The author concludes with the list of attestations to these three facts in the words of Jesus himself (the Lord), the testimonies of those who accompanied Jesus during his ministry (those who heard), God’s own testimony (through Jesus’ signs and wonders and various miracles), and through the testimony of the gifts of the Holy Spirit since Jesus’ ascension to heaven (including the writing of the New Testament Scriptures, the outpouring of the Holy Spirit in the church, and the various miracles continuing in the church).
The next section of Chapter 2 begins another statement Jesus, specifically focusing on the nature and process through which God provided salvation to us through Jesus’ work. Here’s Chapter 2:5-18.
For it was not to angels that God subjected the world to come, of which we are speaking. It has been testified somewhere, “What is man, that you are mindful of him, or the son of man, that you care for him? You made him for a little while lower than the angels; you have crowned him with glory and honor, putting everything in subjection under his feet.” Now in putting everything in subjection to him, he left nothing outside his control. At present, we do not yet see everything in subjection to him. But we see him who for a little while was made lower than the angels, namely Jesus, crowned with glory and honor because of the suffering of death, so that by the grace of God he might taste death for everyone. For it was fitting that he, for whom and by whom all things exist, in bringing many sons to glory, should make the founder of their salvation perfect through suffering. For he who sanctifies and those who are sanctified all have one source. That is why he is not ashamed to call them brothers, saying, “I will tell of your name to my brothers; in the midst of the congregation I will sing your praise.” And again, “I will put my trust in him.” And again, “Behold, I and the children God has given me.” Since therefore the children share in flesh and blood, he himself likewise partook of the same things, that through death he might destroy the one who has the power of death, that is, the devil, and deliver all those who through fear of death were subject to lifelong slavery. For surely it is not angels that he helps, but he helps the offspring of Abraham. Therefore he had to be made like his brothers in every respect, so that he might become a merciful and faithful high priest in the service of God, to make propitiation for the sins of the people. For because he himself has suffered when tempted, he is able to help those who are being tempted.
The author begins by quoting Psalm 8:5-8, showing that these verses apply directly to Jesus. He points out that though Jesus has dominion over all things, God has not yet made everything visibly subject to him (e.g. sin still exists and tarnishes the world, even though Jesus has defeated sin on our behalf).

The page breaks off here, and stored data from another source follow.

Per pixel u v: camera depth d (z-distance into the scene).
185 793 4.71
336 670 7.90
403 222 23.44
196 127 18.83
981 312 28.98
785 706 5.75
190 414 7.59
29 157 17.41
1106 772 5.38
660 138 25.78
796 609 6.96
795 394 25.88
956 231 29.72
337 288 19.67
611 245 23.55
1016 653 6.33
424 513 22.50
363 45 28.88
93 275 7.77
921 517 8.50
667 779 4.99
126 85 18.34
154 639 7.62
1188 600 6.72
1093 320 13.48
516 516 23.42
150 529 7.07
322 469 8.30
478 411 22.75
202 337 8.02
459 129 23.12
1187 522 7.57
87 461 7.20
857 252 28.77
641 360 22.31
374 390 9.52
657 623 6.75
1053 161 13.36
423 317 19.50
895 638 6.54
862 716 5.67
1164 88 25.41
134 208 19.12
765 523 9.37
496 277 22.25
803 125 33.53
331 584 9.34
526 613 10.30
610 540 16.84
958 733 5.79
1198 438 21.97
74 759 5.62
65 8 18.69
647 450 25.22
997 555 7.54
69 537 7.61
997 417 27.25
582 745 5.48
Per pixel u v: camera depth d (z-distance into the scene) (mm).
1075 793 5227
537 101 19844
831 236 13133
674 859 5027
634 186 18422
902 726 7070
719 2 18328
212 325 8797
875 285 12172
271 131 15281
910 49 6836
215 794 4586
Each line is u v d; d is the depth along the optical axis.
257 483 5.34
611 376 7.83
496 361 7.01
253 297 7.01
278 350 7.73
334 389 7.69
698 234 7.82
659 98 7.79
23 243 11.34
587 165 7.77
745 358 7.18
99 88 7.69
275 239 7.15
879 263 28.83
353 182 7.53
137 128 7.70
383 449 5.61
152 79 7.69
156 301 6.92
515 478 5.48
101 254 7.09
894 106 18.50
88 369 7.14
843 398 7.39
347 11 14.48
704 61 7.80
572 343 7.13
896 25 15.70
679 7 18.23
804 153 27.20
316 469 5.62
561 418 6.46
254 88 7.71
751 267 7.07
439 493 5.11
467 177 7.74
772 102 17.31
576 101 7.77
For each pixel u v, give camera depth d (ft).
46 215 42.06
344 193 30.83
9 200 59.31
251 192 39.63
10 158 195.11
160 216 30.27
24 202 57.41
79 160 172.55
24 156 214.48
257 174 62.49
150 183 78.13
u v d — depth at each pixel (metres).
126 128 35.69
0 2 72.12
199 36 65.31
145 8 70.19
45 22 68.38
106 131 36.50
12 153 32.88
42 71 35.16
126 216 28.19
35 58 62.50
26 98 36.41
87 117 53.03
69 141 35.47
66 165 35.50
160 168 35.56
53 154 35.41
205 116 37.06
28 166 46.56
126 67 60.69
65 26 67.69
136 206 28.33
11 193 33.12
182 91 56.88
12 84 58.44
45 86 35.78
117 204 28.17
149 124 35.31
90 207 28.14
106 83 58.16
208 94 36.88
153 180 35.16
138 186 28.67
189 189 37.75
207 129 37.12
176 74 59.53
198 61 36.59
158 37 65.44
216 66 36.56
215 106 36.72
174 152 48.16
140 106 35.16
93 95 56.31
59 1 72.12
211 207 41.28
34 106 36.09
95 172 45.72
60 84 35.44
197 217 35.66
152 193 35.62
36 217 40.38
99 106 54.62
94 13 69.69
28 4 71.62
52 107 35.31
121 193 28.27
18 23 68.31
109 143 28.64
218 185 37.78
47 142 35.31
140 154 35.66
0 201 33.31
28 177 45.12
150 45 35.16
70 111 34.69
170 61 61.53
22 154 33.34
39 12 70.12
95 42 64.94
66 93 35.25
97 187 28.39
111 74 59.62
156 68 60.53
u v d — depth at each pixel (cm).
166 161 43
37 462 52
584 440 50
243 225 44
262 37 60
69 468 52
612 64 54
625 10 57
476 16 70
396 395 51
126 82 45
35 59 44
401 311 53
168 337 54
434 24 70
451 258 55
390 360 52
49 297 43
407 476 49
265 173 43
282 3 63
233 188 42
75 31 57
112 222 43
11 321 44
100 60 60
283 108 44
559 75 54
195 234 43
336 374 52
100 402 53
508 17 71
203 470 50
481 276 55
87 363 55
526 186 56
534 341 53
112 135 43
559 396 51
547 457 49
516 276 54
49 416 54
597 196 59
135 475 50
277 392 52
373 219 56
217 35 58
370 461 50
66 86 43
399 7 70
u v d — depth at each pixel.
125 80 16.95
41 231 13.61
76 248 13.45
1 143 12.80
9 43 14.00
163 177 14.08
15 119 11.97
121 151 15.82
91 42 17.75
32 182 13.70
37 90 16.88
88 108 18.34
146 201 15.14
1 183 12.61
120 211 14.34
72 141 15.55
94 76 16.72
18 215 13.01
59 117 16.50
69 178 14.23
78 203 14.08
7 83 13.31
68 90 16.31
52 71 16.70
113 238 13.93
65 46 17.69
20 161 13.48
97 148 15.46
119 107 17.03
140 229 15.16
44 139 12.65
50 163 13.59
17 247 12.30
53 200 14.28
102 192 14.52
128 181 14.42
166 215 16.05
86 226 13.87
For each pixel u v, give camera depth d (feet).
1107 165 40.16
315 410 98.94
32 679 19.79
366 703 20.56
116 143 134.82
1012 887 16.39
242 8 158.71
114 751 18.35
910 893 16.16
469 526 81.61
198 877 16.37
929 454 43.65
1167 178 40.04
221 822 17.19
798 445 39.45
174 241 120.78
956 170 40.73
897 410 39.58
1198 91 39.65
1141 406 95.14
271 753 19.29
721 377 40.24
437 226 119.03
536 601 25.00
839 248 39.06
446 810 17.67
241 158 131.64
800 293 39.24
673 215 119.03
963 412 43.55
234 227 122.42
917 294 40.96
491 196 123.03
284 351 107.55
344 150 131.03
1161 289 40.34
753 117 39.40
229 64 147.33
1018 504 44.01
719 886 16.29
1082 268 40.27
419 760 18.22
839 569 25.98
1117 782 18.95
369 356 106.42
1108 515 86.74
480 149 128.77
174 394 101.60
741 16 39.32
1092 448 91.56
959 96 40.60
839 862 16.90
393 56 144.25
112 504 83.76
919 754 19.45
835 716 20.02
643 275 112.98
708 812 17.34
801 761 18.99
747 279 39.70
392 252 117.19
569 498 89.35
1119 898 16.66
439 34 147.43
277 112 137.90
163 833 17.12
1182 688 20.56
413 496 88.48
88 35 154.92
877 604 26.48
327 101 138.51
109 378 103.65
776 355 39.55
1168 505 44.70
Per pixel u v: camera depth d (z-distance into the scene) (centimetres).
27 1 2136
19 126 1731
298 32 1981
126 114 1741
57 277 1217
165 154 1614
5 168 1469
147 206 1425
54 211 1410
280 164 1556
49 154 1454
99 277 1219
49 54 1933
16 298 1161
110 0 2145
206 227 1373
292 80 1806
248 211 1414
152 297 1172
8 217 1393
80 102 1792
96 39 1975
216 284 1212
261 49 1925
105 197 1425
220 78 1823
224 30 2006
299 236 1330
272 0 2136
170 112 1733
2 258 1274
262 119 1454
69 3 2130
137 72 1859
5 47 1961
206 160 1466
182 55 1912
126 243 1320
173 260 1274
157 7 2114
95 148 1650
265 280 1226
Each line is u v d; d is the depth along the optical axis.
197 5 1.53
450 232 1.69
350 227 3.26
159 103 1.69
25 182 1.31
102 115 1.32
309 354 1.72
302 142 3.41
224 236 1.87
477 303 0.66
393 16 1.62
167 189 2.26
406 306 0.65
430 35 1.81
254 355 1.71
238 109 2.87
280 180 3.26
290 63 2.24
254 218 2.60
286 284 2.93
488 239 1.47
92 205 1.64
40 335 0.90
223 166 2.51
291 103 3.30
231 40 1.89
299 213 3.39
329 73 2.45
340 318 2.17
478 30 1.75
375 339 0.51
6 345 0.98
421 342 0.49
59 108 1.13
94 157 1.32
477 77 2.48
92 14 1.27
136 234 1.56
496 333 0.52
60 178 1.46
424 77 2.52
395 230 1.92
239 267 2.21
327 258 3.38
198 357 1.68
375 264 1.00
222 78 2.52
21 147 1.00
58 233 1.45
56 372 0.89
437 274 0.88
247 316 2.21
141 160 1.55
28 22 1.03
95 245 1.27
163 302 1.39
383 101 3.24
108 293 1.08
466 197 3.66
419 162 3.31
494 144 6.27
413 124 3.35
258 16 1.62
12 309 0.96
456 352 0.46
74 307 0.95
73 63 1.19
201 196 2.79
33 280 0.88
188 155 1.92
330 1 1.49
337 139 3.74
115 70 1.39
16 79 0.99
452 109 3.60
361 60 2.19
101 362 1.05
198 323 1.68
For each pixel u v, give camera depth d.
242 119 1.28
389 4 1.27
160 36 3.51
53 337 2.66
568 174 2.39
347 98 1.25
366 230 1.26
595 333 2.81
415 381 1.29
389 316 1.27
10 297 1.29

The rest of the passage emphasizes the necessity (by God’s design and choice) to make Jesus (God Incarnate) of the same substance as those he came to save so that he can be a true and faithful high priest, making the atonement offering for the sins of his people. The author will develop this thought a bit later in the book.
The author will continue to develop the idea that Jesus is worth consideration. Remember, this book is written specifically to the Jews of the first century to encourage them to reconsider this man who they had rejected as their Messiah. However, it is not only a book for them, but a book for all who would be willing to consider Jesus. As Paul states in Romans 5:18, “Therefore, as one trespass [Adam’s] let to condemnation for all men, so one act of righteousness [Jesus’] leads to justification and life for all men.”